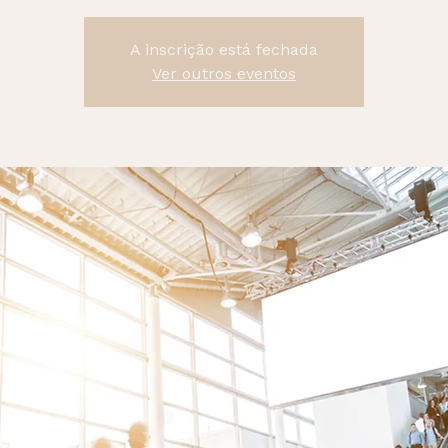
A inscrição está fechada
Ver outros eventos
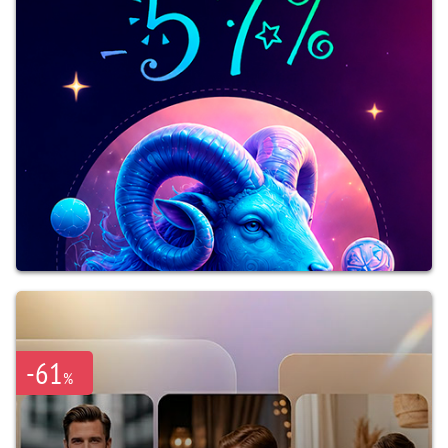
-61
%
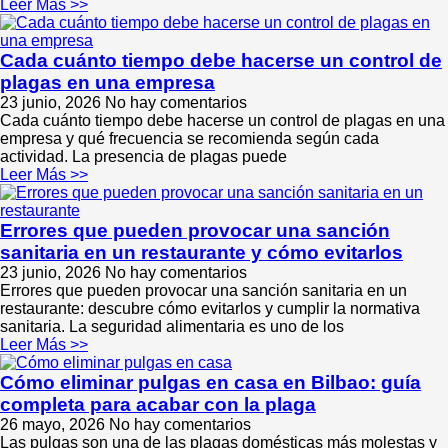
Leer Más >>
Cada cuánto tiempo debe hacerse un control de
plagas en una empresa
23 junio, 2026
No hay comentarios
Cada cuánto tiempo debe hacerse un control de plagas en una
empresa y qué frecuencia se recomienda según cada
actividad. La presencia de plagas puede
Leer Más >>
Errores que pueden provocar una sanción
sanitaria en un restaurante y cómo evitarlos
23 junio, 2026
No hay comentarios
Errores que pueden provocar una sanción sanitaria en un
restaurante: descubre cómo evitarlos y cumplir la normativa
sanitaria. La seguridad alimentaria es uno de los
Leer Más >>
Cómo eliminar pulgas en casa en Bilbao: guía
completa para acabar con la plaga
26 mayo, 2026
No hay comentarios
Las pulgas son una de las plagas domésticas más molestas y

:::::

What the task requires: Extract every line of text from the data above without changing anything, and leave the pictures out.

Task result:
A inscrição está fechada
Ver outros eventos
-61
%
Leer Más >>
Cada cuánto tiempo debe hacerse un control de
plagas en una empresa
23 junio, 2026
No hay comentarios
Cada cuánto tiempo debe hacerse un control de plagas en una
empresa y qué frecuencia se recomienda según cada
actividad. La presencia de plagas puede
Leer Más >>
Errores que pueden provocar una sanción
sanitaria en un restaurante y cómo evitarlos
23 junio, 2026
No hay comentarios
Errores que pueden provocar una sanción sanitaria en un
restaurante: descubre cómo evitarlos y cumplir la normativa
sanitaria. La seguridad alimentaria es uno de los
Leer Más >>
Cómo eliminar pulgas en casa en Bilbao: guía
completa para acabar con la plaga
26 mayo, 2026
No hay comentarios
Las pulgas son una de las plagas domésticas más molestas y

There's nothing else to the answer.